Democratic presidential candidate Barack Obama held on to his post-convention lead over John McCain, as Republicans gathered for the second day of their national convention in St. Paul, Minn.

Obama, a senator from Illinois, has a lead of just under 7 percentage points in an average of five national polls taken since the Democratic National Convention ended and McCain announced Alaska Gov. Sarah Palin as his running mate, according to figures compiled by the Web site Realclearpolitics.com.

Less than 2 points separated the two candidates before last week's Democratic convention in Denver, which ended Aug. 28.

Candidates historically get a boost in poll ratings following their party conventions as voters pay more attention to the campaigns. The Republican convention ends Thursday, after McCain formally accepts the party's presidential nomination.

In a Gallup Inc. tracking poll covering the period of Aug. 30 to Sept. 1, Obama for the first time hit the 50 percent mark for public support in the poll, according to figures posted on the firm's Web site. He led McCain by 8 percentage points.

Obama also was ahead in a daily tracking poll conducted by Rasmussen Reports, which showed him with 48 percent support to 43 percent for McCain, a senator from Arizona.

A CBS News poll, which includes the vice presidential candidates, showed the Democratic ticket with 48 percent to 40 percent for the Republican candidates. In a CBS poll taken before Obama named Delaware Sen. Joe Biden as his running mate and McCain picked Palin, Obama led by 3 percentage points.

The poll showed that public opinion about the vice presidential candidates is still forming.

While 37 percent of those surveyed said they have a favorable view of Biden, a six-term U.S. senator, 47 percent are undecided or don't know enough about him to have an opinion. Palin was viewed favorably by 22 percent in the CBS poll and two-thirds were undecided or didn't know enough about her.

A poll conducted by American Research Group Aug. 30 to Sept. 1 showed Obama leading McCain 49 percent to 43 percent. Another survey conducted for the National Journal's Hotline publication showed Obama leading 48 percent to McCain's 39 percent. Before the convention Obama had a 4-point edge in the Hotline/Diageo survey.

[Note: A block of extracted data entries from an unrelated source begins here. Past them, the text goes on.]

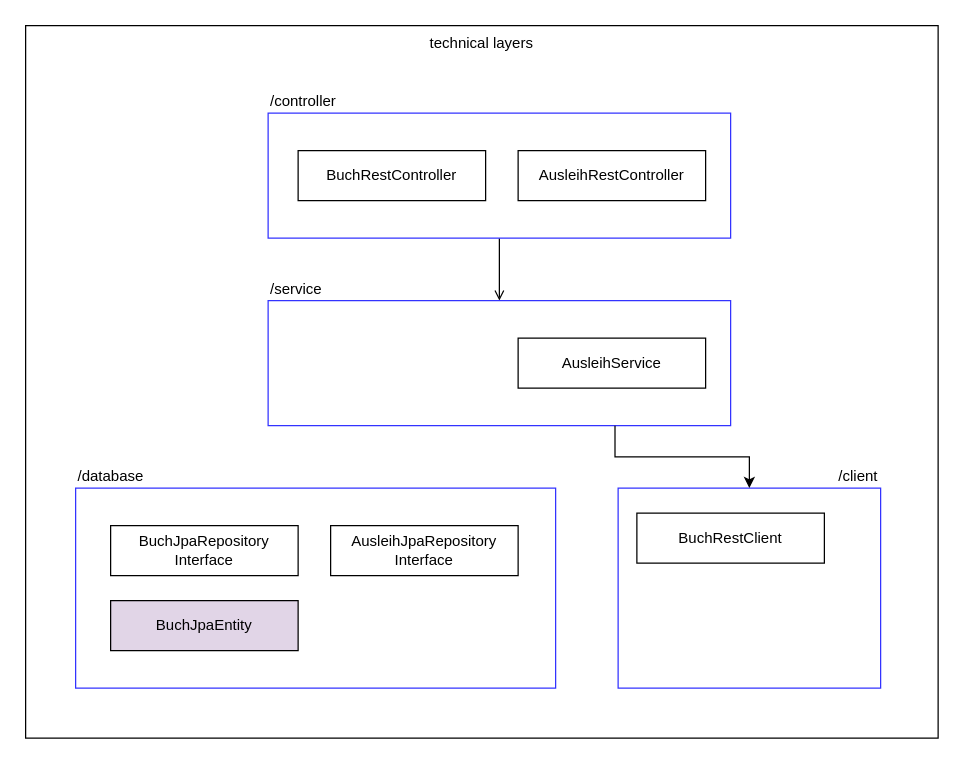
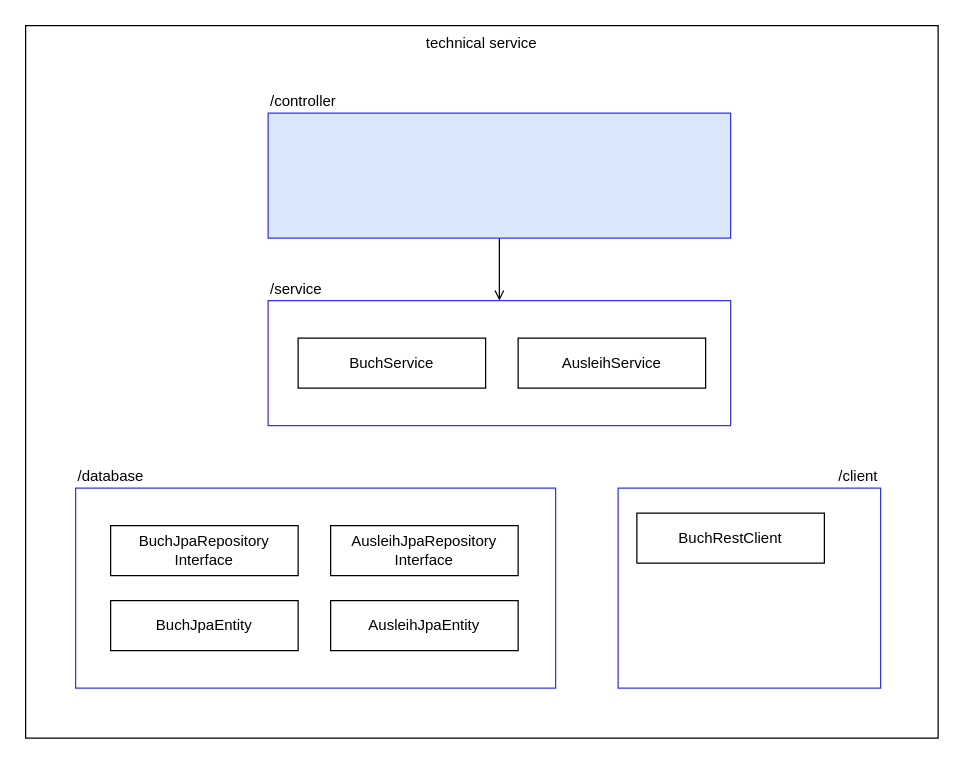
  <mxCell id="0" />
  <mxCell id="1" parent="0" />
- <mxCell id="2" value="technical layers" style="rounded=0;whiteSpace=wrap;html=1;labelPosition=center;verticalLabelPosition=middle;align=center;verticalAlign=top;" parent="1" vertex="1"><mxGeometry x="20" y="20" width="730" height="570" as="geometry" /></mxCell>
+ <mxCell id="2" value="technical service" style="rounded=0;whiteSpace=wrap;html=1;labelPosition=center;verticalLabelPosition=middle;align=center;verticalAlign=top;" parent="1" vertex="1"><mxGeometry x="20" y="20" width="730" height="570" as="geometry" /></mxCell>
  <mxCell id="3" value="/client" style="rounded=0;whiteSpace=wrap;html=1;labelPosition=center;verticalLabelPosition=top;align=right;verticalAlign=bottom;strokeColor=#3333FF;" parent="1" vertex="1"><mxGeometry x="494" y="390" width="210" height="160" as="geometry" /></mxCell>
  <mxCell id="4" style="edgeStyle=orthogonalEdgeStyle;rounded=0;orthogonalLoop=1;jettySize=auto;html=1;exitX=0.5;exitY=1;exitDx=0;exitDy=0;endArrow=open;" parent="1" source="5" target="6" edge="1"><mxGeometry relative="1" as="geometry" /></mxCell>
- <mxCell id="5" value="/controller" style="rounded=0;whiteSpace=wrap;html=1;labelPosition=center;verticalLabelPosition=top;align=left;verticalAlign=bottom;strokeColor=#3333FF;" parent="1" vertex="1"><mxGeometry x="214" y="90" width="370" height="100" as="geometry" /></mxCell>
+ <mxCell id="5" value="/controller" style="rounded=0;whiteSpace=wrap;html=1;labelPosition=center;verticalLabelPosition=top;align=left;verticalAlign=bottom;strokeColor=#3333FF;fillColor=#dae8fc;" parent="1" vertex="1"><mxGeometry x="214" y="90" width="370" height="100" as="geometry" /></mxCell>
  <mxCell id="6" value="/service" style="rounded=0;whiteSpace=wrap;html=1;labelPosition=center;verticalLabelPosition=top;align=left;verticalAlign=bottom;strokeColor=#3333FF;" parent="1" vertex="1"><mxGeometry x="214" y="240" width="370" height="100" as="geometry" /></mxCell>
  <mxCell id="7" value="/database" style="rounded=0;whiteSpace=wrap;html=1;labelPosition=center;verticalLabelPosition=top;align=left;verticalAlign=bottom;strokeColor=#3333FF;" parent="1" vertex="1"><mxGeometry x="60" y="390" width="384" height="160" as="geometry" /></mxCell>
- <mxCell id="8" value="AusleihRestController" style="rounded=0;whiteSpace=wrap;html=1;labelPosition=center;verticalLabelPosition=middle;align=center;verticalAlign=middle;" parent="1" vertex="1"><mxGeometry x="414" y="120" width="150" height="40" as="geometry" /></mxCell>
- <mxCell id="9" value="BuchRestController" style="rounded=0;whiteSpace=wrap;html=1;labelPosition=center;verticalLabelPosition=middle;align=center;verticalAlign=middle;" parent="1" vertex="1"><mxGeometry x="238" y="120" width="150" height="40" as="geometry" /></mxCell>
  <mxCell id="10" value="AusleihService" style="rounded=0;whiteSpace=wrap;html=1;labelPosition=center;verticalLabelPosition=middle;align=center;verticalAlign=middle;" parent="1" vertex="1"><mxGeometry x="414" y="270" width="150" height="40" as="geometry" /></mxCell>
+ <mxCell id="11" value="BuchService" style="rounded=0;whiteSpace=wrap;html=1;labelPosition=center;verticalLabelPosition=middle;align=center;verticalAlign=middle;" parent="1" vertex="1"><mxGeometry x="238" y="270" width="150" height="40" as="geometry" /></mxCell>
  <mxCell id="12" value="BuchJpaRepository&lt;div&gt;Interface&lt;/div&gt;" style="rounded=0;whiteSpace=wrap;html=1;labelPosition=center;verticalLabelPosition=middle;align=center;verticalAlign=middle;" parent="1" vertex="1"><mxGeometry x="88" y="420" width="150" height="40" as="geometry" /></mxCell>
- <mxCell id="13" value="BuchJpaEntity" style="rounded=0;whiteSpace=wrap;html=1;labelPosition=center;verticalLabelPosition=middle;align=center;verticalAlign=middle;fillColor=#e1d5e7;" parent="1" vertex="1"><mxGeometry x="88" y="480" width="150" height="40" as="geometry" /></mxCell>
+ <mxCell id="13" value="BuchJpaEntity" style="rounded=0;whiteSpace=wrap;html=1;labelPosition=center;verticalLabelPosition=middle;align=center;verticalAlign=middle;" parent="1" vertex="1"><mxGeometry x="88" y="480" width="150" height="40" as="geometry" /></mxCell>
  <mxCell id="14" value="AusleihJpaRepository&lt;div&gt;Interface&lt;/div&gt;" style="rounded=0;whiteSpace=wrap;html=1;labelPosition=center;verticalLabelPosition=middle;align=center;verticalAlign=middle;" parent="1" vertex="1"><mxGeometry x="264" y="420" width="150" height="40" as="geometry" /></mxCell>
+ <mxCell id="15" value="AusleihJpaEntity" style="rounded=0;whiteSpace=wrap;html=1;labelPosition=center;verticalLabelPosition=middle;align=center;verticalAlign=middle;" parent="1" vertex="1"><mxGeometry x="264" y="480" width="150" height="40" as="geometry" /></mxCell>
  <mxCell id="16" value="BuchRestClient" style="rounded=0;whiteSpace=wrap;html=1;labelPosition=center;verticalLabelPosition=middle;align=center;verticalAlign=middle;" parent="1" vertex="1"><mxGeometry x="509" y="410" width="150" height="40" as="geometry" /></mxCell>
- <mxCell id="17" style="edgeStyle=orthogonalEdgeStyle;rounded=0;orthogonalLoop=1;jettySize=auto;html=1;exitX=0.75;exitY=1;exitDx=0;exitDy=0;entryX=0.5;entryY=0;entryDx=0;entryDy=0;" parent="1" source="6" target="3" edge="1"><mxGeometry relative="1" as="geometry"><mxPoint x="615" y="393" as="targetPoint" /></mxGeometry></mxCell>
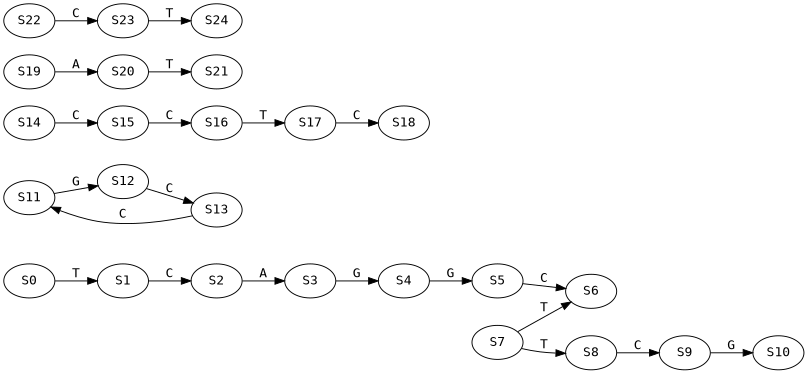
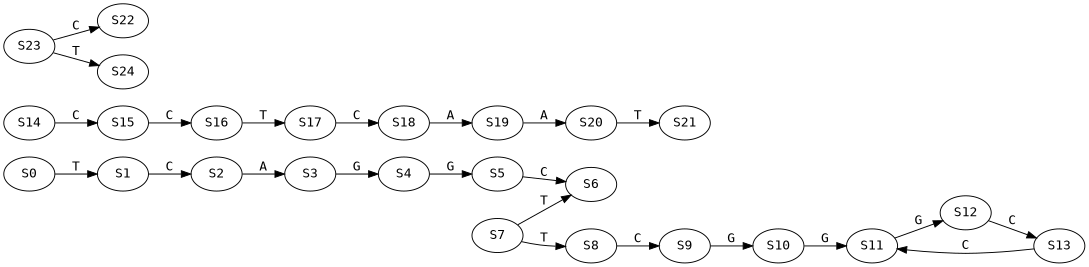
  strict digraph {
    fontname="DejaVu Sans Mono"
    rankdir=LR
    node [fontname="DejaVu Sans Mono"]
    edge [fontname="DejaVu Sans Mono"]
    S0
    S1
    S2
    S3
    S4
    S5
    S6
    S7
    S8
    S9
    S10
    S11
    S12
    S13
    S14
    S15
    S16
    S17
    S18
    S19
    S20
    S21
    S22
    S23
    S24
    S0 -> S1 [label=T]
    S1 -> S2 [label=C]
    S2 -> S3 [label=A]
    S3 -> S4 [label=G]
    S4 -> S5 [label=G]
    S5 -> S6 [label=C]
    S7 -> S6 [label=T]
    S7 -> S8 [label=T]
    S8 -> S9 [label=C]
    S9 -> S10 [label=G]
+   S10 -> S11 [label=G]
    S11 -> S12 [label=G]
    S12 -> S13 [label=C]
    S13 -> S11 [label=C]
    S14 -> S15 [label=C]
    S15 -> S16 [label=C]
    S16 -> S17 [label=T]
    S17 -> S18 [label=C]
+   S18 -> S19 [label=A]
    S19 -> S20 [label=A]
    S20 -> S21 [label=T]
-   S22 -> S23 [label=C]
+   S23 -> S22 [label=C]
    S23 -> S24 [label=T]
  }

Of the six most recent polls, only one showed a closer race. A CNN poll conducted Aug. 29-31 put the contest at a tie.

The three-day Gallup poll surveyed about 1,000 people each day with the results combined into an average. The margin of error is plus or minus 2 percentage points. The Rasmussen survey interviewed 1,000 likely voters each night over three nights and has a margin of error of 2 percentage points.

CBS surveyed 781 registered voters and the poll has an error margin of 4 percentage points. The American Research Group poll interviewed 1,200 likely voters Aug. 30-Sept. 1 and has a margin of error of 3 percentage points.

The Hotline/Diageo poll contacted 805 registered voters Aug. 29-31 and had a 3.5 percentage point margin of error.